一想到陳捷死在這了,我心裡更是難受,站起身,衝著那老頭就喊道:“老頭……”我還沒說完,身邊的那光溜溜的癩皮狗一下子就抱了過來,捂住了我的嘴巴。
我勒個親孃來,我上半身可是裸著的,這狗日的更是渾身不著一絲,雖然是大冷天,但是兩人肌膚相親,黏黏糊糊,好不難受,我渾身的汗毛都炸了起來,這比什麼蠱蟲從我身上游過都要嚇人。
癩皮狗在我耳邊輕聲道:“噤聲!讓他走!”我一聽這話,心裡涼到了底,有兩種可能,第一癩皮狗沒有完全恢復,第二,這老頭壓箱底的功夫連癩皮狗都要忌諱。
一瞬間想明白了,我點了點頭,理智的沒有說話,老頭漸行漸遠,不一會,身子就被山谷吞沒,消失不見。
癩皮狗轉過身來,我去,我嫌惡心,沒有去看他的裸體,但是他似乎是很興奮自己現在是個人了,上躥下跳,那叫一個棍棒亂舞。
我和趕屍匠瞧向別處,倒是那老妖婆,饒有興趣的看著癩皮狗的那棍棍,至於是想的什麼,我就不得而知了。
我看見地上的陳捷,悲傷的對癩皮狗道:“陳捷好像是不行了,剛才摸的好像是沒氣。

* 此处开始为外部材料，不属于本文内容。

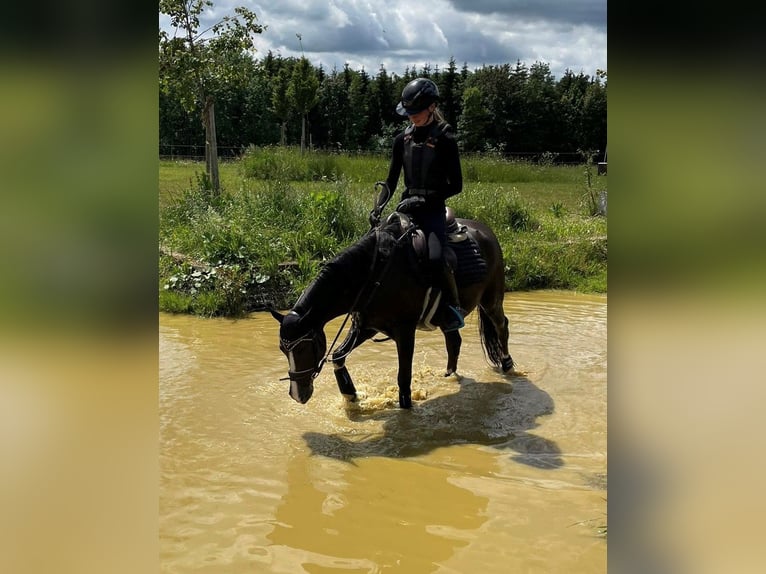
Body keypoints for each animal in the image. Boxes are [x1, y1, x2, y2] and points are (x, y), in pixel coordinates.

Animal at [270, 205, 516, 412]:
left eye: (303, 349)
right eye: (283, 349)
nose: (297, 395)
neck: (373, 273)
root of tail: (486, 231)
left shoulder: (405, 331)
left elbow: (403, 378)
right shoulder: (367, 326)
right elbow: (339, 355)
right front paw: (351, 394)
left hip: (491, 300)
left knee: (501, 326)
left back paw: (507, 364)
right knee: (454, 341)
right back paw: (448, 376)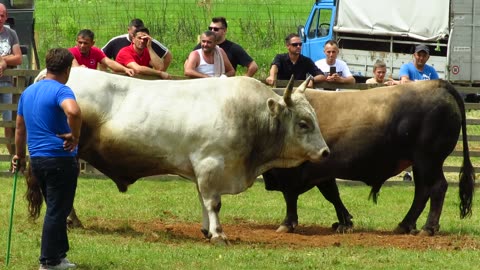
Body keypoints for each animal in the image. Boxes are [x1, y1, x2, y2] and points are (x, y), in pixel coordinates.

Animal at [31, 67, 330, 243]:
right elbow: (213, 203)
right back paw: (71, 220)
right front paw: (218, 234)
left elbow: (203, 200)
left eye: (314, 118)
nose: (325, 152)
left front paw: (206, 230)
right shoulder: (210, 164)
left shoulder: (202, 170)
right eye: (304, 123)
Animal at [264, 79, 474, 235]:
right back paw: (404, 225)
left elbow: (291, 196)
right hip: (420, 163)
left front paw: (287, 223)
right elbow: (332, 195)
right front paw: (344, 222)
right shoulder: (322, 171)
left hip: (428, 160)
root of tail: (437, 83)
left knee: (437, 187)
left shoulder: (292, 173)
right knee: (422, 191)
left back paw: (428, 228)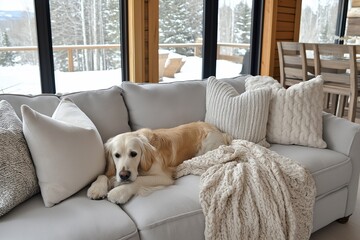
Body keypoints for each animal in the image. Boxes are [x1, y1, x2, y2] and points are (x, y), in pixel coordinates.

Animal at [88, 121, 232, 203]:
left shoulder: (164, 177)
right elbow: (102, 174)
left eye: (134, 154)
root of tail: (220, 132)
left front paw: (118, 192)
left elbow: (139, 180)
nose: (124, 175)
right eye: (116, 155)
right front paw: (96, 188)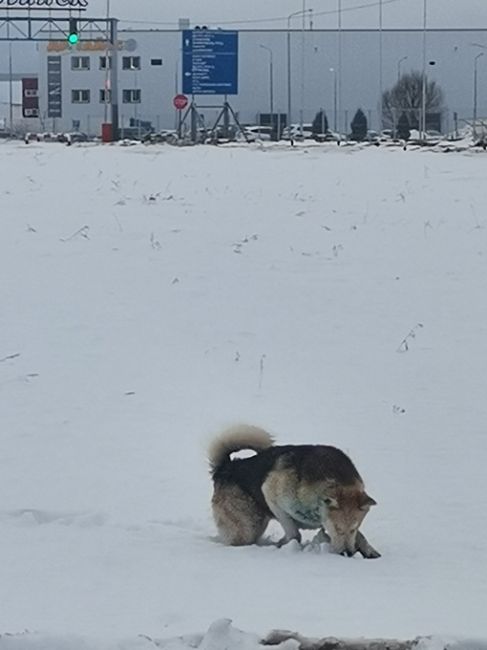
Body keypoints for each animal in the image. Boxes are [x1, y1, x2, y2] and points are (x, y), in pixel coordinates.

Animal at [210, 426, 382, 556]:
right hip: (248, 528)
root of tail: (226, 467)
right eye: (337, 529)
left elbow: (361, 536)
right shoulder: (272, 496)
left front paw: (369, 551)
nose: (347, 553)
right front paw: (283, 545)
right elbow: (294, 533)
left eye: (353, 529)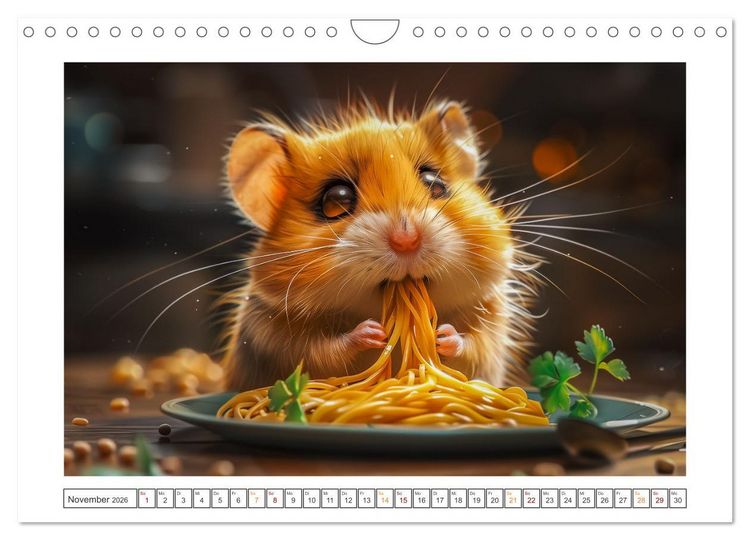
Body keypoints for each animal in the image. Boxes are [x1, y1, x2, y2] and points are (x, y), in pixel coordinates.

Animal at [220, 99, 539, 390]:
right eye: (335, 200)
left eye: (435, 183)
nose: (407, 240)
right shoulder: (274, 338)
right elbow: (321, 351)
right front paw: (372, 333)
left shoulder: (493, 324)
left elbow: (473, 346)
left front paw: (442, 335)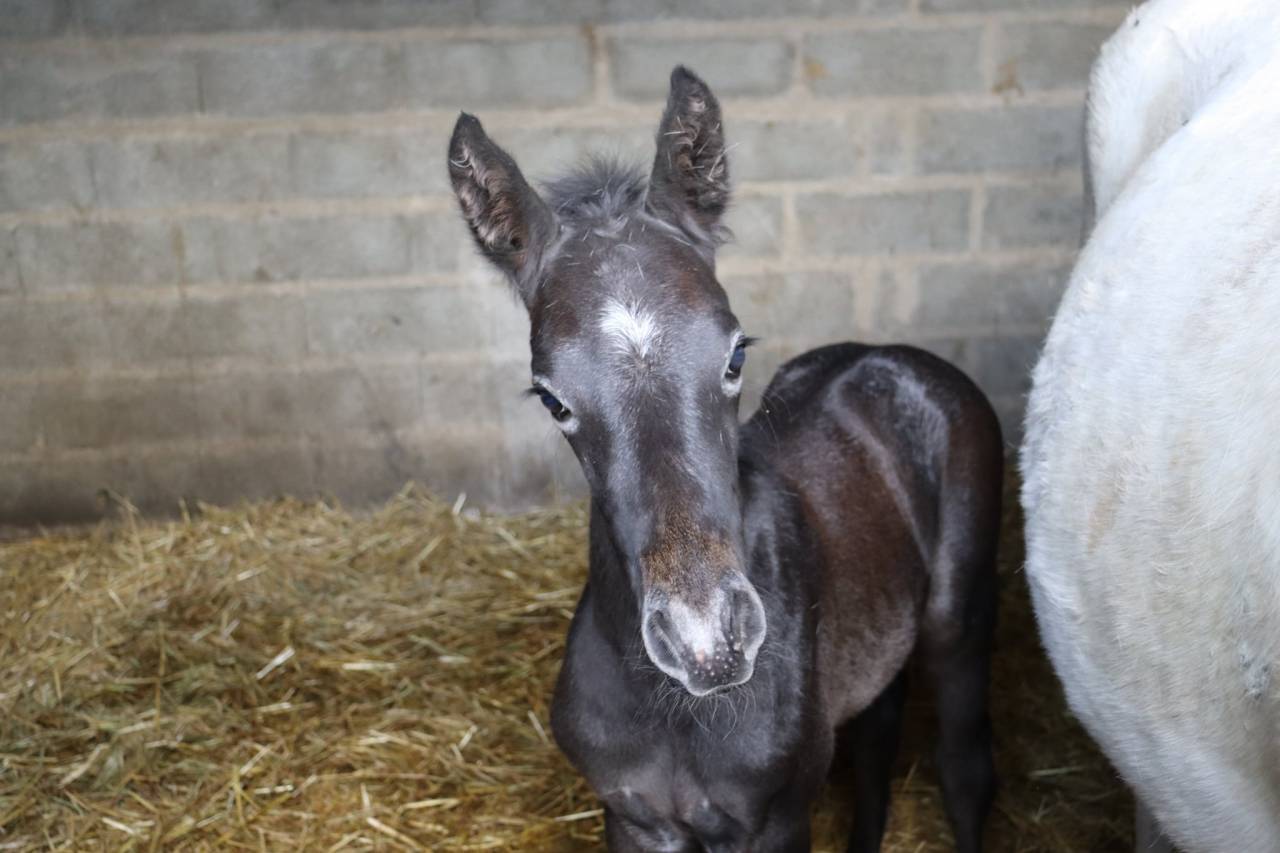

”癩皮狗滿不在乎的道:“我是誰啊,我是河南鬼判官,尹三!尹三有沒有!就算是閻王過來勾魂,也得問問我,你別幾把悲傷了,給我看看,不就是一個死麼,沒事,沒事。”
我見癩皮狗這牛逼都吹到天上去,沒有搭理他,我很好奇,這造畜究竟是怎麼回事,癩皮狗剛才明明是一隻狗,現在為啥成了一個光溜溜的大漢子?
癩皮蹲下後,摸了摸陳捷的脈搏,皺著眉頭,我心裡咯噔一下,就知道這王八蛋吹牛逼呢,癩皮狗皺著眉頭道:“他,他這不是還有氣麼!"
我一聽這話,趕緊擠開癩皮狗,顫抖的摸了摸陳捷,沒錯,真的沒錯,他還有氣,還有氣!這真是烏龍了,我只是以為他死翹翹了,原來這貨居然是還沒有死!